Put it in writing—you should have a written cybersecurity plan.
SHIELD specifically states that “Any person or business owning or licensing computerized data that includes private information shall disclose any breach of the security of the system following discovery or notification of the breach...to any resident of New York state whose private information was, or is reasonably believed to have been, accessed or acquired by a person without valid authorization. The disclosure shall be made in the most expedient time possible and without unreasonable delay, consistent with the legitimate needs of law enforcement … or any measures necessary to determine the scope of the breach and restore the integrity of the system.”

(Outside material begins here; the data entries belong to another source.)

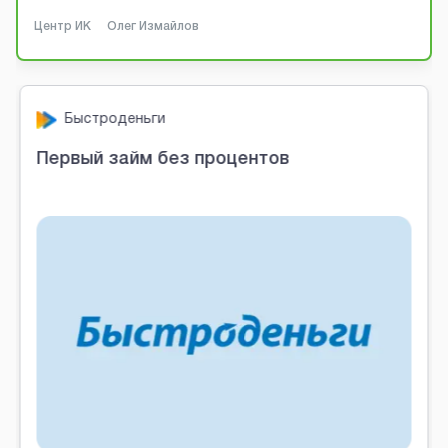
Центр ИК
Олег Измайлов
Манимен
Первый займ бесплатно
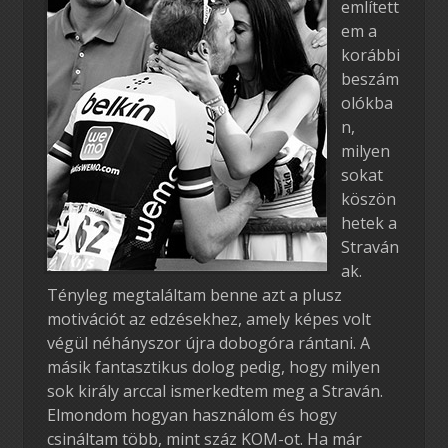
említett
em a
korábbi
beszám
olókba
n,
milyen
sokat
köszön
hetek a
Straván
ak.
Tényleg megtaláltam benne azt a plusz
motivációt az edzésekhez, amely képes volt
végül néhányszor újra dobogóra rántani. A
másik fantasztikus dolog pedig, hogy milyen
sok király arccal ismerkedtem meg a Straván.
Elmondom hogyan használom és hogy
csináltam több, mint száz KOM-ot. Ha már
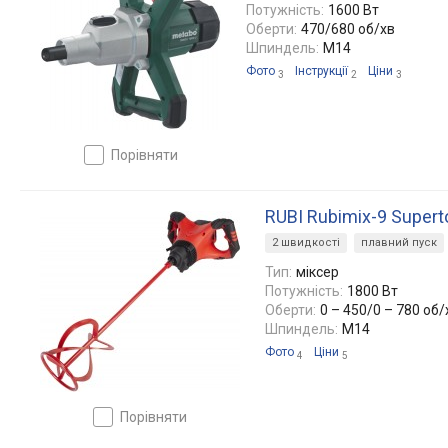
Потужність:
1600 Вт
Оберти:
470/680 об/хв
Шпиндель:
M14
Фото
Інструкції
Ціни
3
2
3
порівняти
RUBI Rubimix-9 Super
2 швидкості
плавний пуск
Тип:
міксер
Потужність:
1800 Вт
Оберти:
0 – 450/0 – 780 об/
Шпиндель:
M14
Фото
Ціни
4
5
порівняти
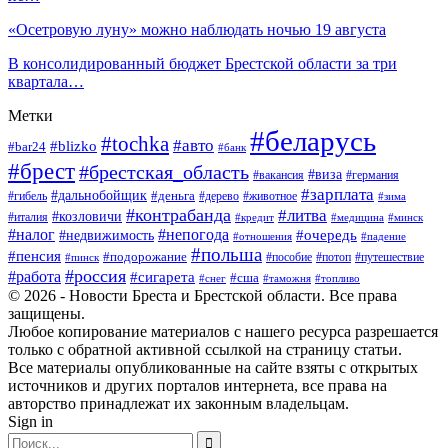
«Осетровую луну» можно наблюдать ночью 19 августа
В консолидированный бюджет Брестской области за три
квартала…
Метки
#беларусь
#tochka
#авто
#blizko
#bar24
#банк
#брест
#брестская_область
#виза
#вакансия
#германия
#зарплата
#дальнобойщик
#деньга
#гибель
#дерево
#животное
#зима
#контрабанда
#литва
#козловичи
#италия
#кредит
#минск
#медицина
#налог
#непогода
#очередь
#недвижимость
#отношения
#падение
#польша
#пенсия
#подорожание
#пособие
#потоп
#путешествие
#пинск
#россия
#работа
#сигарета
#сша
#таможня
#топливо
#снег
© 2026 - Новости Бреста и Брестской области. Все права
защищены.
Любое копирование материалов с нашего ресурса разрешается
только с обратной активной ссылкой на страницу статьи.
Все материалы опубликованные на сайте взяты с открытых
источников и других порталов интернета, все права на
авторство принадлежат их законным владельцам.
Sign in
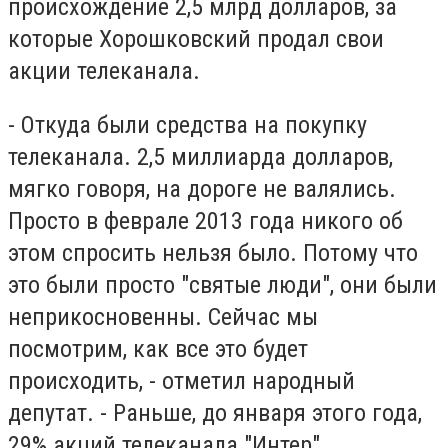
происхождение 2,5 млрд долларов, за
которые Хорошковский продал свои
акции телеканала.
- Откуда были средства на покупку
телеканала. 2,5 миллиарда долларов,
мягко говоря, на дороге не валялись.
Просто в феврале 2013 года никого об
этом спросить нельзя было. Потому что
это были просто "святые люди", они были
неприкосновенны. Сейчас мы
посмотрим, как все это будет
происходить, - отметил народный
депутат. - Раньше, до января этого года,
29% акций телеканала "Интер"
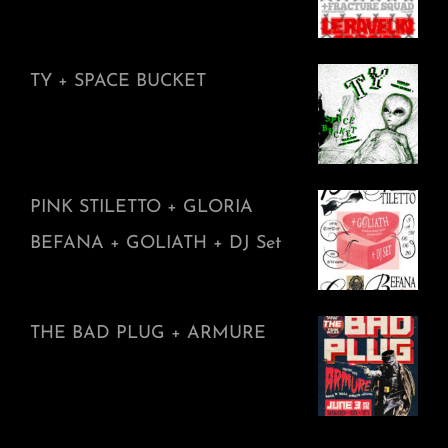
TY + SPACE BUCKET
PINK STILETTO + GLORIA
BEFANA + GOLIATH + DJ Set
THE BAD PLUG + ARMURE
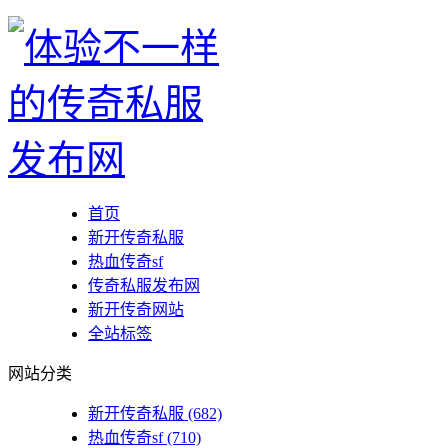
首页
新开传奇私服
热血传奇sf
传奇私服发布网
新开传奇网站
全站标签
网站分类
新开传奇私服
(682)
热血传奇sf
(710)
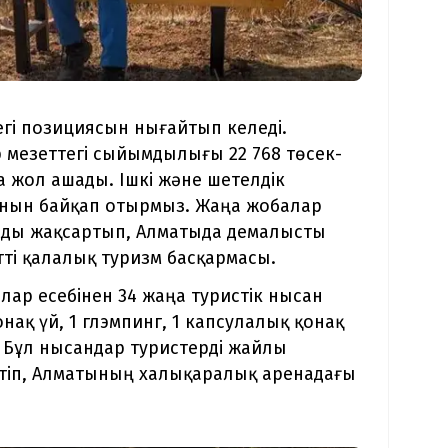
егі позициясын нығайтып келеді.
мезеттегі сыйымдылығы 22 768 төсек-
а жол ашады. Ішкі және шетелдік
нын байқап отырмыз. Жаңа жобалар
ды жақсартып, Алматыда демалысты
өтті қалалық туризм басқармасы.
ар есебінен 34 жаңа туристік нысан
онақ үй, 1 глэмпинг, 1 капсулалық қонақ
. Бұл нысандар туристерді жайлы
йтіп, Алматының халықаралық аренадағы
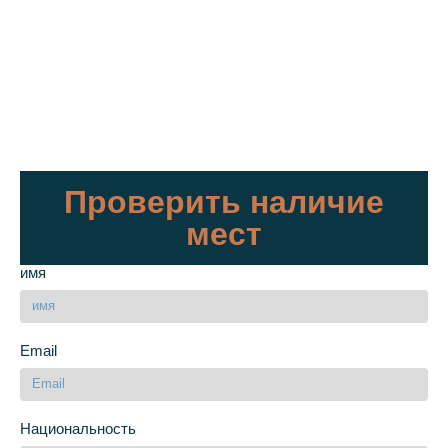
Проверить наличие
мест
имя
Email
Национальность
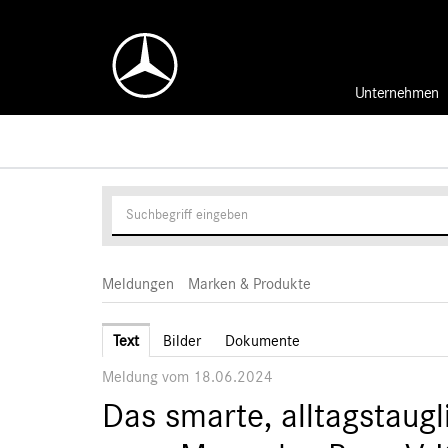
Unternehmen
Meldungen
Marken & Produkte
Text
Bilder
Dokumente
Meldung vom 18.06.2024
Das smarte, alltagstaug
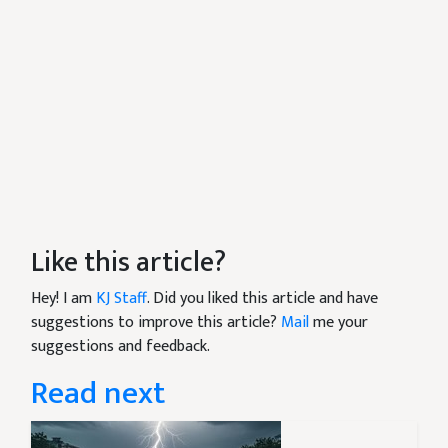
Like this article?
Hey! I am
KJ Staff
. Did you liked this article and have
suggestions to improve this article?
Mail
me your
suggestions and feedback.
Read next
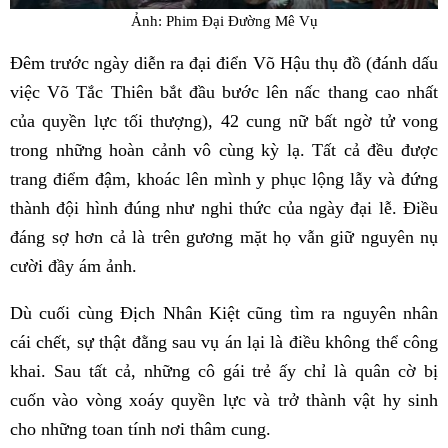
Ảnh: Phim Đại Đường Mê Vụ
Đêm trước ngày diễn ra đại điển Võ Hậu thụ đồ (đánh dấu
việc Võ Tắc Thiên bắt đầu bước lên nấc thang cao nhất
của quyền lực tối thượng), 42 cung nữ bất ngờ tử vong
trong những hoàn cảnh vô cùng kỳ lạ. Tất cả đều được
trang điểm đậm, khoác lên mình y phục lộng lẫy và đứng
thành đội hình đúng như nghi thức của ngày đại lễ. Điều
đáng sợ hơn cả là trên gương mặt họ vẫn giữ nguyên nụ
cười đầy ám ảnh.
Dù cuối cùng Địch Nhân Kiệt cũng tìm ra nguyên nhân
cái chết, sự thật đằng sau vụ án lại là điều không thể công
khai. Sau tất cả, những cô gái trẻ ấy chỉ là quân cờ bị
cuốn vào vòng xoáy quyền lực và trở thành vật hy sinh
cho những toan tính nơi thâm cung.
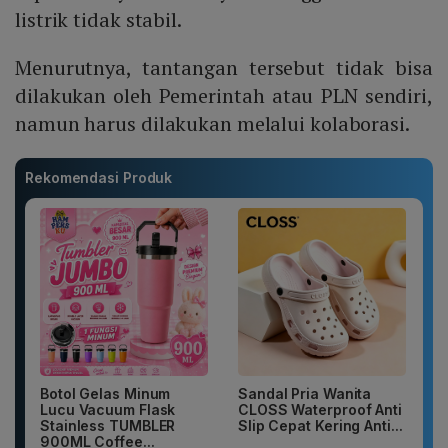
listrik tidak stabil.
Menurutnya, tantangan tersebut tidak bisa
dilakukan oleh Pemerintah atau PLN sendiri,
namun harus dilakukan melalui kolaborasi.
Rekomendasi Produk
Botol Gelas Minum
Sandal Pria Wanita
Lucu Vacuum Flask
CLOSS Waterproof Anti
Stainless TUMBLER
Slip Cepat Kering Anti...
900ML Coffee...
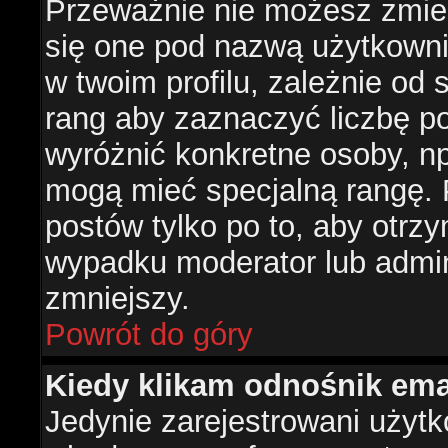
Przeważnie nie możesz zmien
się one pod nazwą użytkowni
w twoim profilu, zależnie od
rang aby zaznaczyć liczbę po
wyróżnić konkretne osoby, np
mogą mieć specjalną rangę. P
postów tylko po to, aby otr
wypadku moderator lub admini
zmniejszy.
Powrót do góry
Kiedy klikam odnośnik em
Jedynie zarejestrowani użyt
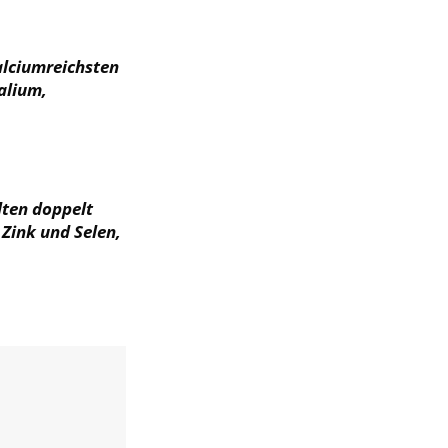
alciumreichsten
alium,
ten doppelt
 Zink und Selen,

There is an exception if the exposure of private information happened because of “an inadvertent disclosure by persons authorized to access private information,” and it is reasonably determined that such exposure is not likely to result in misuse of the information, or in financial or emotional harm. However, such a determination must be documented in writing and retained for five years after the exposure. And if the exposure involves more than 500 people, the determination must be provided to the state attorney general within 10 days of its drafting.
The Consequences of Noncompliance
Violations of the SHIELD Act are under the authority of the attorney general, and can incur civil penalties of $5,000 per violation. The New York Law Journal points out that “The Act specifically states that its data security requirements create no private right of action for any violations.”
Failure to report a data breach under the previous laws was subject to penalties of $10 per instance of violation, up to a maximum of $150,000. The SHIELD Act doubles the penalty recoverable by the attorney general to $20 per instance of failed notification, and increases the maximum penalty recoverable to $250,000. The Act also increases the time within which the attorney general may bring an action from two years to three years.